Hal itu disampaikan Wakil Gubernur DKI Jakarta Rano Karno saat berbicara mengenai makna HUT ke-499 Jakarta. Menurutnya, periode kepemimpinan lima tahun terlalu singkat untuk membuat program baru yang berpotensi tidak selesai.
"Makanya kalau kamu bertanya apa sih program kita? Kita enggak punya program yang baru. Kita hanya melanjutkan para Gubernur dulu lakukan," kata Rano dalam wawancara dengan CNN Indonesia.
Ia mencontohkan pembongkaran tiang monorel mangkrak di kawasan Jalan HR Rasuna Said yang belakangan dilakukan Pemprov DKI. Setelah dibongkar, kawasan itu kini telah ditata.
"Mungkin puluhan tahun tiang-tiang monorel itu enggak ada yang pernah berani tebang dan alhamdulillah kemarin diluncurkan oleh Pak Gubernur," katanya.
Ia juga menyinggung soal normalisasi sungai untuk mengatasi banjir. Rano mengatakan normalisasi sungai telah dilakukan gubernur sebelumnya.
"Normalisasi sungai itu dilakukan dari zaman maaf Pak Jokowi, zaman Bang Anies, zaman Ahok, kita lanjutkan normalisasi sungai. Karena sungai di Jakarta ya cuma itu. Ciliwung, kemudian seperti di Jakarta Barat, ini bagaimana caranya.

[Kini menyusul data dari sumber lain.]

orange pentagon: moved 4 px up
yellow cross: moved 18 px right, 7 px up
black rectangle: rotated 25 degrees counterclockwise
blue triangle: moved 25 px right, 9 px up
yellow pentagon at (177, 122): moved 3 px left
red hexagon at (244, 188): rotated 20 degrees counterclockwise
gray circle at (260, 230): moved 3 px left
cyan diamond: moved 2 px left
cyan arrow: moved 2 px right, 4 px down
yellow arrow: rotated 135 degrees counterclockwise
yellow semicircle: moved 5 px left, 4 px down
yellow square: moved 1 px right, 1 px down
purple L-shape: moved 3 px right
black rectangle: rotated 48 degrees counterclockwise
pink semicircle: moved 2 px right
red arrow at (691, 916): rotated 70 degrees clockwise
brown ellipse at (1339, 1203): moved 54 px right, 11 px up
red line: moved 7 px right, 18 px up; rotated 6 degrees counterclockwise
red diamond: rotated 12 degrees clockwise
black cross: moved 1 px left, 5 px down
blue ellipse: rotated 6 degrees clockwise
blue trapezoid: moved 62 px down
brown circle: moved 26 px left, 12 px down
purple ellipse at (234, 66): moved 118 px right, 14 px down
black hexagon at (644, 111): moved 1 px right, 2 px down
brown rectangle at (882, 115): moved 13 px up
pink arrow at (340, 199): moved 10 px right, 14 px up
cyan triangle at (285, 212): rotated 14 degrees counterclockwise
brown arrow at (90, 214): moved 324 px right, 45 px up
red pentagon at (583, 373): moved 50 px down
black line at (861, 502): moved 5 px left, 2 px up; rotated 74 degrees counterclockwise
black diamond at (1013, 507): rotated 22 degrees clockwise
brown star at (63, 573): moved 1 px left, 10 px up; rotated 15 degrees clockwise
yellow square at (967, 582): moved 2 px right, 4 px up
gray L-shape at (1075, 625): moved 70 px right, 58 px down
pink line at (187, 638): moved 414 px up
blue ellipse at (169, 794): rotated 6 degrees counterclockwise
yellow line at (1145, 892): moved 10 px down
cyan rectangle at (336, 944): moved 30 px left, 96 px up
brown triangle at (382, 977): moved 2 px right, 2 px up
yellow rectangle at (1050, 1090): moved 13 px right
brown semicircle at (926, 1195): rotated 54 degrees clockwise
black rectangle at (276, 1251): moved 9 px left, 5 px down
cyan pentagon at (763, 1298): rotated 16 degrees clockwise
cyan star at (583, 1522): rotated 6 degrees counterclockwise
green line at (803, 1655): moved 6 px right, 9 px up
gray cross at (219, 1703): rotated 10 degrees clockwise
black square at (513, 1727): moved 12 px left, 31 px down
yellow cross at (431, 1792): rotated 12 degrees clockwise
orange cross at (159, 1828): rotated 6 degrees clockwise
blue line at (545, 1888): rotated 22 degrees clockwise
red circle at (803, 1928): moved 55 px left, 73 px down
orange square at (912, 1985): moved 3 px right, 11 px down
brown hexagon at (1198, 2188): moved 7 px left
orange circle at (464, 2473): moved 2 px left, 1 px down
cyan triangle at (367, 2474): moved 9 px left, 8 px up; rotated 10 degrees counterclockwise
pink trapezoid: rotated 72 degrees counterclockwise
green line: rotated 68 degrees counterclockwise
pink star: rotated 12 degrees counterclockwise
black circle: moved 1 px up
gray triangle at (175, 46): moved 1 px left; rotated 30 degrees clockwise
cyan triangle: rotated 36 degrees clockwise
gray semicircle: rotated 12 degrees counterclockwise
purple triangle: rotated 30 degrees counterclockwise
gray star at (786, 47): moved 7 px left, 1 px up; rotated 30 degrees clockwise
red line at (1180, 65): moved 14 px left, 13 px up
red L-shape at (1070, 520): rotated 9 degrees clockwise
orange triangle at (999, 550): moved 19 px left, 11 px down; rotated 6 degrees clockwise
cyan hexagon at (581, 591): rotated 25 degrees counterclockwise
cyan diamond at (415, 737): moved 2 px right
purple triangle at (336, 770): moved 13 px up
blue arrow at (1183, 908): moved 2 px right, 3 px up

Kita nggak akan buka sungai baru misalnya seperti itu," ujarnya.
Rano menjelaskan peringatan ulang tahun juga jadi momentum mengevaluasi target pembangunan yang telah ditetapkan dalam Rencana Pembangunan Jangka Menengah Daerah (RPJMD).
"Tetap RPJMD 5 tahun tapi per tahun pasti kita bagi. Normalisasi Ciliwung berapa kilometer, kemudian infrastruktur jalan berapa, karena APBD ini kan harus dibagi. Nah jadi itulah fungsinya di tahun ini tercapai nggak target kita? Alhamdulillah tercapai gitu. Bukan hanya seremoni," katanya.